Kerentanan utang korporasi Indonesia yang berada di level tinggi tidak diimbangi dari sisi kesiapan sistem kepailitan. Dalam laporan yang sama, IMF melakukan pemantauan terhadap 60 negara, termasuk Indonesia, mengenai kesiapsiagaan sistem kepailitan menghadapi krisis. Tingkat kesiapan ini diukur dari lima indikator yakni restrukturisasi di luar pengadilan, restrukturisasi hybrid, reorganisasi, likuidasi, dan kerangka kelembagaan.
Masing-masing indikator memiliki bobot yang sama yakni 20, sehingga secara total maksimal 100 poin. Semakin tinggi skor maka semakin baik pula kesiapannya.
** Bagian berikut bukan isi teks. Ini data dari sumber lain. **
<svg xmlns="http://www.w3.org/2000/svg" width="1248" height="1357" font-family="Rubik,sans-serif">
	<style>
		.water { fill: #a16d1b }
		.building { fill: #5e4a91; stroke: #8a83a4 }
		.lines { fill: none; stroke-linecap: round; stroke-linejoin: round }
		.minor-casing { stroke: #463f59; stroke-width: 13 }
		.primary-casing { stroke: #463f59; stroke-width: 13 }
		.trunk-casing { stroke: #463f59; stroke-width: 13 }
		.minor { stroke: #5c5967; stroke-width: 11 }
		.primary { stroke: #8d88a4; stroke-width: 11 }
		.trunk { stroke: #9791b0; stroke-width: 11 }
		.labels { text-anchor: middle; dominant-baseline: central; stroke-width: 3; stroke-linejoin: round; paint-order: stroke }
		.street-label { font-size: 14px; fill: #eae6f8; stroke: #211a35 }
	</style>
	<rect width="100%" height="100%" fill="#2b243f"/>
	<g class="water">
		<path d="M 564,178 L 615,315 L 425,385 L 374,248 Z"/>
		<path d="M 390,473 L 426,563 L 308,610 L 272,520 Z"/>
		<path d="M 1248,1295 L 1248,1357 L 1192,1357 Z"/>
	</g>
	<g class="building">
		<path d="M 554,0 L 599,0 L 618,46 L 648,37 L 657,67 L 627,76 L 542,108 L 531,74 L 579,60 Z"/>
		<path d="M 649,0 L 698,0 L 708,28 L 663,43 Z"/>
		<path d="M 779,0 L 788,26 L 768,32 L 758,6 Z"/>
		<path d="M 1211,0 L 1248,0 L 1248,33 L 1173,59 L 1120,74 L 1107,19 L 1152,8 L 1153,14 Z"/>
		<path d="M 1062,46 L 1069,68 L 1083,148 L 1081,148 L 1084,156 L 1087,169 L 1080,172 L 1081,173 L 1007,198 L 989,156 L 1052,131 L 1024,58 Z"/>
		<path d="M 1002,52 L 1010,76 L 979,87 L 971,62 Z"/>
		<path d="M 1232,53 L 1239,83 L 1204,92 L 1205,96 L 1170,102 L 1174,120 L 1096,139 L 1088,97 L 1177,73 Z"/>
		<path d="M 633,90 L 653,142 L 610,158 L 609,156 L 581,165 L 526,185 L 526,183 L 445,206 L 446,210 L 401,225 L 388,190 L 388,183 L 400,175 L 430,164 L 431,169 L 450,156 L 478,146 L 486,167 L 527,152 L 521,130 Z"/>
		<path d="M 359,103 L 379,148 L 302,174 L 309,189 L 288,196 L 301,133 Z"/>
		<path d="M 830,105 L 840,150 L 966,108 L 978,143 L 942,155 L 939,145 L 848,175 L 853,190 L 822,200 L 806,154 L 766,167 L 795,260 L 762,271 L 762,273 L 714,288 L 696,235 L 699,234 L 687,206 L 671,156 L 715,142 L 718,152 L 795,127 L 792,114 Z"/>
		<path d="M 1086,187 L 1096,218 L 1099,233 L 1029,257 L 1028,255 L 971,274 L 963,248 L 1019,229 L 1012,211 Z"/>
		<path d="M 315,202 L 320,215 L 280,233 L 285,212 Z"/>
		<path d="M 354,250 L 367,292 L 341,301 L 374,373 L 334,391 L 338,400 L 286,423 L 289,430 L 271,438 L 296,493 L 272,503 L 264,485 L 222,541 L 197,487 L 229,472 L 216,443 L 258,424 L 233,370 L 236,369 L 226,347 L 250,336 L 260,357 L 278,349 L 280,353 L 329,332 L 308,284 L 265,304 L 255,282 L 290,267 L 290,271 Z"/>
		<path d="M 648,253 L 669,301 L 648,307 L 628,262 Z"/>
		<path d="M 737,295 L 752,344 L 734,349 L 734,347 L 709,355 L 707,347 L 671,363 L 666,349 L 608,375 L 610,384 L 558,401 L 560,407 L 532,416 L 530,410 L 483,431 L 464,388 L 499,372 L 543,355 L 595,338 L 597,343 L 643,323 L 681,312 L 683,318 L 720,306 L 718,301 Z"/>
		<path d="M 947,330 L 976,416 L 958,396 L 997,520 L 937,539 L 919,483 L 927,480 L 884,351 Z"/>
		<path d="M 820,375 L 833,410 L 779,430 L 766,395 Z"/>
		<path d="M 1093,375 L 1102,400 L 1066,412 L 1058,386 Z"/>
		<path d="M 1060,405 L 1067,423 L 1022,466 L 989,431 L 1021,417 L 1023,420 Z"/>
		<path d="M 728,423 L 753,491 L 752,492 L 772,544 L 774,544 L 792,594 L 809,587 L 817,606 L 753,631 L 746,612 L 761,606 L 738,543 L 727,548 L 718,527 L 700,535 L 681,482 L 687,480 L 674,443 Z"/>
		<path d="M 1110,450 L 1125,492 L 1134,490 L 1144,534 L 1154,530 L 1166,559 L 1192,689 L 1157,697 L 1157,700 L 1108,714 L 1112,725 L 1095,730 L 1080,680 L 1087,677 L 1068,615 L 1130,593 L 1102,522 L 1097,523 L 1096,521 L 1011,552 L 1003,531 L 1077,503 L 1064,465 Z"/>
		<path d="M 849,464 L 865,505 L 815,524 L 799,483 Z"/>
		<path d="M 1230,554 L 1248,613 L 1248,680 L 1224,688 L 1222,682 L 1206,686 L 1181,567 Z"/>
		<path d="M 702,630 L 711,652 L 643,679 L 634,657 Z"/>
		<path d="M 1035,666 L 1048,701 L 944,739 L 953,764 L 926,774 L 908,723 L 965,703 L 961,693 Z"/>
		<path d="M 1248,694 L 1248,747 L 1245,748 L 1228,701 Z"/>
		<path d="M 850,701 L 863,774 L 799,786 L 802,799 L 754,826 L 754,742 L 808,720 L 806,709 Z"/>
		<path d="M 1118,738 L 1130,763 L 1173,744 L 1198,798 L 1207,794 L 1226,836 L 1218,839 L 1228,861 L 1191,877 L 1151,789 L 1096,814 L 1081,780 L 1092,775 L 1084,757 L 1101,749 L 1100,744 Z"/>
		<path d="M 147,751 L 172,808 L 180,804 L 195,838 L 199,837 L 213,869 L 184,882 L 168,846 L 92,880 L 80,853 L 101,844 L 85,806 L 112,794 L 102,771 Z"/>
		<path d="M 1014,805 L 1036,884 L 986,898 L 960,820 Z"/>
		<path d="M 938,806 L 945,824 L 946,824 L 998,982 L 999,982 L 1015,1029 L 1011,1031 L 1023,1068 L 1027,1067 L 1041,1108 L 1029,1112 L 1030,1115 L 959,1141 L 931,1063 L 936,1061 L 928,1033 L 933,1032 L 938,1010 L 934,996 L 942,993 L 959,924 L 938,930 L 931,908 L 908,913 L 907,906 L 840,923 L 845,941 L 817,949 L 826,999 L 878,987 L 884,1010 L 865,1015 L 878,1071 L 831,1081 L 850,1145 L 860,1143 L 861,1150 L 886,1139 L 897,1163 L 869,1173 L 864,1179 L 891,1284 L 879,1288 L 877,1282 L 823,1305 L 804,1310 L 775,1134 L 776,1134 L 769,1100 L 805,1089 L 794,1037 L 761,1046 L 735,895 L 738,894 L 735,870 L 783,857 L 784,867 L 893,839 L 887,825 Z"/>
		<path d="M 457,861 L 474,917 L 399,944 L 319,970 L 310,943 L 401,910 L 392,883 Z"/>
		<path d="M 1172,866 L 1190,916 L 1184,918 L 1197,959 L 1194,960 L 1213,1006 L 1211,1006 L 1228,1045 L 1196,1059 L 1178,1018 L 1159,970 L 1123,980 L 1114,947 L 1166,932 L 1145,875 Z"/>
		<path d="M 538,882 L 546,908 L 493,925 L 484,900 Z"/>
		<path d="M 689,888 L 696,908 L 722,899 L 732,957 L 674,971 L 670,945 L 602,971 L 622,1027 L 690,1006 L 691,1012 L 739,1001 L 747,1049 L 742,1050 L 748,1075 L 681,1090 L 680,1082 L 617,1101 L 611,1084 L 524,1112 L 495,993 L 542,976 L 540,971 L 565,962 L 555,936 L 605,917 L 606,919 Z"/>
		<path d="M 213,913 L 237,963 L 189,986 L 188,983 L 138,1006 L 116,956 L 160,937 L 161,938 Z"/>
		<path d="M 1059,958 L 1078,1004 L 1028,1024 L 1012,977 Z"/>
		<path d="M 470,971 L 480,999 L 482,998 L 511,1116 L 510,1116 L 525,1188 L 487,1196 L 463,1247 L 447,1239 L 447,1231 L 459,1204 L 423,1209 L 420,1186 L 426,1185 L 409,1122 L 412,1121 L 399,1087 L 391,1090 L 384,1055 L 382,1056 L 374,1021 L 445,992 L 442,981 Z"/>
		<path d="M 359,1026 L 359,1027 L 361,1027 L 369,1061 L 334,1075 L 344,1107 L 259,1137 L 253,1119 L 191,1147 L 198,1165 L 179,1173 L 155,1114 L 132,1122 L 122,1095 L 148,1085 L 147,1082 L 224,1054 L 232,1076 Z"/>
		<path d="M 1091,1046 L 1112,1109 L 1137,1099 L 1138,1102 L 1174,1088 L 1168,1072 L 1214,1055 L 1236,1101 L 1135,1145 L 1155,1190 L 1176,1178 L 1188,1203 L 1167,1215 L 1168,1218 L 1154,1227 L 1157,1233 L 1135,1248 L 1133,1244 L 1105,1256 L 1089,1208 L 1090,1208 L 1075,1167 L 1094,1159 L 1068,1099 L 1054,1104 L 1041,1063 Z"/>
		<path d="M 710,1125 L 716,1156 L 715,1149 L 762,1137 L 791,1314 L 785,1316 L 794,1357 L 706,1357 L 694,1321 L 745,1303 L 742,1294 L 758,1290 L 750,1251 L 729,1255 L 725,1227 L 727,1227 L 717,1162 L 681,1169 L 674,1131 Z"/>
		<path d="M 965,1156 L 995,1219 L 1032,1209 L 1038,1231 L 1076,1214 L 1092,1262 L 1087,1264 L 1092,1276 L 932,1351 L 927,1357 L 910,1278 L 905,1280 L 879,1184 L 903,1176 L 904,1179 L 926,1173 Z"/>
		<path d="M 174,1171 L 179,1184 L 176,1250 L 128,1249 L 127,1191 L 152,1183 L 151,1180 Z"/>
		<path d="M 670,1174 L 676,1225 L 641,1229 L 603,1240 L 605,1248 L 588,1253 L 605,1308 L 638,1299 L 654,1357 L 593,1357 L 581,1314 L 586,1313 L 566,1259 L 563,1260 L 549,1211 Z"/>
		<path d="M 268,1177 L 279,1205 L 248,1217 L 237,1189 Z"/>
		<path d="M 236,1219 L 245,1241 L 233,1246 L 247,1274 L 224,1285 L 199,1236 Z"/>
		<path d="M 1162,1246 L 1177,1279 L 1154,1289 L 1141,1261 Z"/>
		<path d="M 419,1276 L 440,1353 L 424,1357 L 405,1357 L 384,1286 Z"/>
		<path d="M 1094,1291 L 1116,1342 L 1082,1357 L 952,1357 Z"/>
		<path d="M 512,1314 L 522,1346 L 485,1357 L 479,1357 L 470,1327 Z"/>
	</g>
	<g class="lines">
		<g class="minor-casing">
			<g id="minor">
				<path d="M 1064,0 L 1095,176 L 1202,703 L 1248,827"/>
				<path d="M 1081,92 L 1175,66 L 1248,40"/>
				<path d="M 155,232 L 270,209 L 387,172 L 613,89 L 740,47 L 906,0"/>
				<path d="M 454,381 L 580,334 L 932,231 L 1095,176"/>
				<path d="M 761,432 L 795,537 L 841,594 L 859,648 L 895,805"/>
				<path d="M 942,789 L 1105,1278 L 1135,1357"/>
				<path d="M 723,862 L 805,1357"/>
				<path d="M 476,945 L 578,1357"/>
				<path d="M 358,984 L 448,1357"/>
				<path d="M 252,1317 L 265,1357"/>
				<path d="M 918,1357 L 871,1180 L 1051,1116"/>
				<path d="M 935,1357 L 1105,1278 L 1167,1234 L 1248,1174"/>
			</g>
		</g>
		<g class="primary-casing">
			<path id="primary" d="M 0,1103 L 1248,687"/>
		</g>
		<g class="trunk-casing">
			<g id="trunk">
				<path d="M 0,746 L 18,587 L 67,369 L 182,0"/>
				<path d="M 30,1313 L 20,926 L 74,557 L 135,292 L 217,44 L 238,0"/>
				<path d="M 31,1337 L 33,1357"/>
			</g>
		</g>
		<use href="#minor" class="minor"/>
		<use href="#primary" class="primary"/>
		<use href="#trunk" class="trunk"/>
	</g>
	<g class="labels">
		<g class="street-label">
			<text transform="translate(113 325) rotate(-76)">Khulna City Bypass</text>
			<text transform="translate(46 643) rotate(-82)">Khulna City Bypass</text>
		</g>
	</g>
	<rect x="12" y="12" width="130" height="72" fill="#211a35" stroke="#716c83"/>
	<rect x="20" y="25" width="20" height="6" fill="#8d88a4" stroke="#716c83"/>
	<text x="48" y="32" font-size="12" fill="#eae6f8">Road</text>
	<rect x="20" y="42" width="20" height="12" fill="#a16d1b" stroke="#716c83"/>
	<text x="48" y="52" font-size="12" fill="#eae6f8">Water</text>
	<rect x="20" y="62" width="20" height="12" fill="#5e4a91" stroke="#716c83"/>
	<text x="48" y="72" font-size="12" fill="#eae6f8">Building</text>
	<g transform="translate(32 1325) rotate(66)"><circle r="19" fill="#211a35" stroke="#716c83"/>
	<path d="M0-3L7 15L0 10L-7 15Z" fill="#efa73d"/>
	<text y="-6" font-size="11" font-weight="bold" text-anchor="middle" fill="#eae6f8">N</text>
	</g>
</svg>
Dari laporan tersebut, indikator kesiapsiagaan Indonesia memiliki skor 42,8 poin, di bawah rata-rata dari semua negara yang disurvei IMF yakni 48,8 poin.
"Kerentanan cenderung lebih menonjol di yurisdiksi dengan kekurangan dalam kesiapsiagaan krisis, dan negara-negara tersebut perlu meningkatkan upaya untuk memperbaiki sistem kepailitan mereka," tulis IMF.
Selain Indonesia, negara emerging market lainnya yang memiliki kerentanan utang tinggi dan kesiapsiagaan rendah di bawah rata-rata adalah Vietnam, Afrika Selatan, Nigeria, Pakistan dan Sri Lanka.
Bank Indonesia mencatat total utang luar negeri korporasi pada tahun lalu turun dari US$ 209,3 miliar pada akhir 2020 menjadi US$ 205,9. Hal ini sejalan dengan pembayaran neto pinjaman dan utang lainnya selama periode kuartal IV 2021.